## Description of the task:
Scan the entries below. List each line with "Deployed".

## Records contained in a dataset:
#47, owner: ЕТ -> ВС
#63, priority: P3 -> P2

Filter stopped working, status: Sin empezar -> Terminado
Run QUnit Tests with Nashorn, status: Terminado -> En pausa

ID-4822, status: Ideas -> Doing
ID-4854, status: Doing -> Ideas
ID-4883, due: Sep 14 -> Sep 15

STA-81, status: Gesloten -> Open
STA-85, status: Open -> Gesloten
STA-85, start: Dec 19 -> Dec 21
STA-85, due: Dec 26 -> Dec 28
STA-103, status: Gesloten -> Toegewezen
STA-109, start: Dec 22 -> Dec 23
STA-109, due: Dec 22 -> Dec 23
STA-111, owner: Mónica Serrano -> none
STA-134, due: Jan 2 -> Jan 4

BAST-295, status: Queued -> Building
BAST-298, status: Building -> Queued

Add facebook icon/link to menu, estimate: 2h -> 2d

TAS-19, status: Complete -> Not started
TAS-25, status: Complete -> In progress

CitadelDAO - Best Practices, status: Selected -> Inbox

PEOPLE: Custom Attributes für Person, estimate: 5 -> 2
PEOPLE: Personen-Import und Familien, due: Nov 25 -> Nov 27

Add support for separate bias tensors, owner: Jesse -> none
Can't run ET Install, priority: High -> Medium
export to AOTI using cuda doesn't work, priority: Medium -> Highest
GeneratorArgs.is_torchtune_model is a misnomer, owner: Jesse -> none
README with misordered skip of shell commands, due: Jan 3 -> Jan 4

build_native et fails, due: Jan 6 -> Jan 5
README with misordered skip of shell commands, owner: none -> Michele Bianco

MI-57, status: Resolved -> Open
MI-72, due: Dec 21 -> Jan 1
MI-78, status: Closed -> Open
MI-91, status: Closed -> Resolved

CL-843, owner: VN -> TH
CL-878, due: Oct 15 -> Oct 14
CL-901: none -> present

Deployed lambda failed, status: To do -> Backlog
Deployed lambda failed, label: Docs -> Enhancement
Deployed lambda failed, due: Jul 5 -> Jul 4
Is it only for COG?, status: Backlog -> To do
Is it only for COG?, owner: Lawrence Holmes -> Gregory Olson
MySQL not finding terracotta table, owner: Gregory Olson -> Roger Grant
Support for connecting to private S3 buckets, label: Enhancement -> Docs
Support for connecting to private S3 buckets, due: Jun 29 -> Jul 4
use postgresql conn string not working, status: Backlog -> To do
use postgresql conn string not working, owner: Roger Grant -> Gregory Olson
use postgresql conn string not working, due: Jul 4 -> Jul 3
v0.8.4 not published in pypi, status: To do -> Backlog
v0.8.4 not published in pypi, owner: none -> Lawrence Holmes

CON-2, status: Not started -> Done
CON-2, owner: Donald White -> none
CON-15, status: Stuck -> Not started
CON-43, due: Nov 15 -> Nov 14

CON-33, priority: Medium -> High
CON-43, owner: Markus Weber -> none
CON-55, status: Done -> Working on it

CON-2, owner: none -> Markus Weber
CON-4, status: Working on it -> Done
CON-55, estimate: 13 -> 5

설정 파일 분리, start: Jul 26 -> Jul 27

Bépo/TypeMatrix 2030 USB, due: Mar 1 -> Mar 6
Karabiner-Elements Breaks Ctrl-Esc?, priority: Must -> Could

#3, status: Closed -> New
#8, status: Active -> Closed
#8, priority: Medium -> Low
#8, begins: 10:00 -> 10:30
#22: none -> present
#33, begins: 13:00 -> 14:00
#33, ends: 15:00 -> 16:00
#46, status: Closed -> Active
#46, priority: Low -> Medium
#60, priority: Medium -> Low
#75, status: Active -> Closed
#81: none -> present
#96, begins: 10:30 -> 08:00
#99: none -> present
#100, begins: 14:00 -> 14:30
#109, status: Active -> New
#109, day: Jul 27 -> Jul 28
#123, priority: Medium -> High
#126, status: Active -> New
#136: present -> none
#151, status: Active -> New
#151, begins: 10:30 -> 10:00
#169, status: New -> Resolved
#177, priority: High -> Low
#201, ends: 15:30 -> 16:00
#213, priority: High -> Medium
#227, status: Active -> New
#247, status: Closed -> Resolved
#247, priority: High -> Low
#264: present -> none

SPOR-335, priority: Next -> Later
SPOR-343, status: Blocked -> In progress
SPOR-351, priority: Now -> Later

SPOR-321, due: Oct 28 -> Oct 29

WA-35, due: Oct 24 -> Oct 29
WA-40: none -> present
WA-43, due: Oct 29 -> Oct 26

## Response to the task:
Deployed lambda failed, status: To do -> Backlog
Deployed lambda failed, label: Docs -> Enhancement
Deployed lambda failed, due: Jul 5 -> Jul 4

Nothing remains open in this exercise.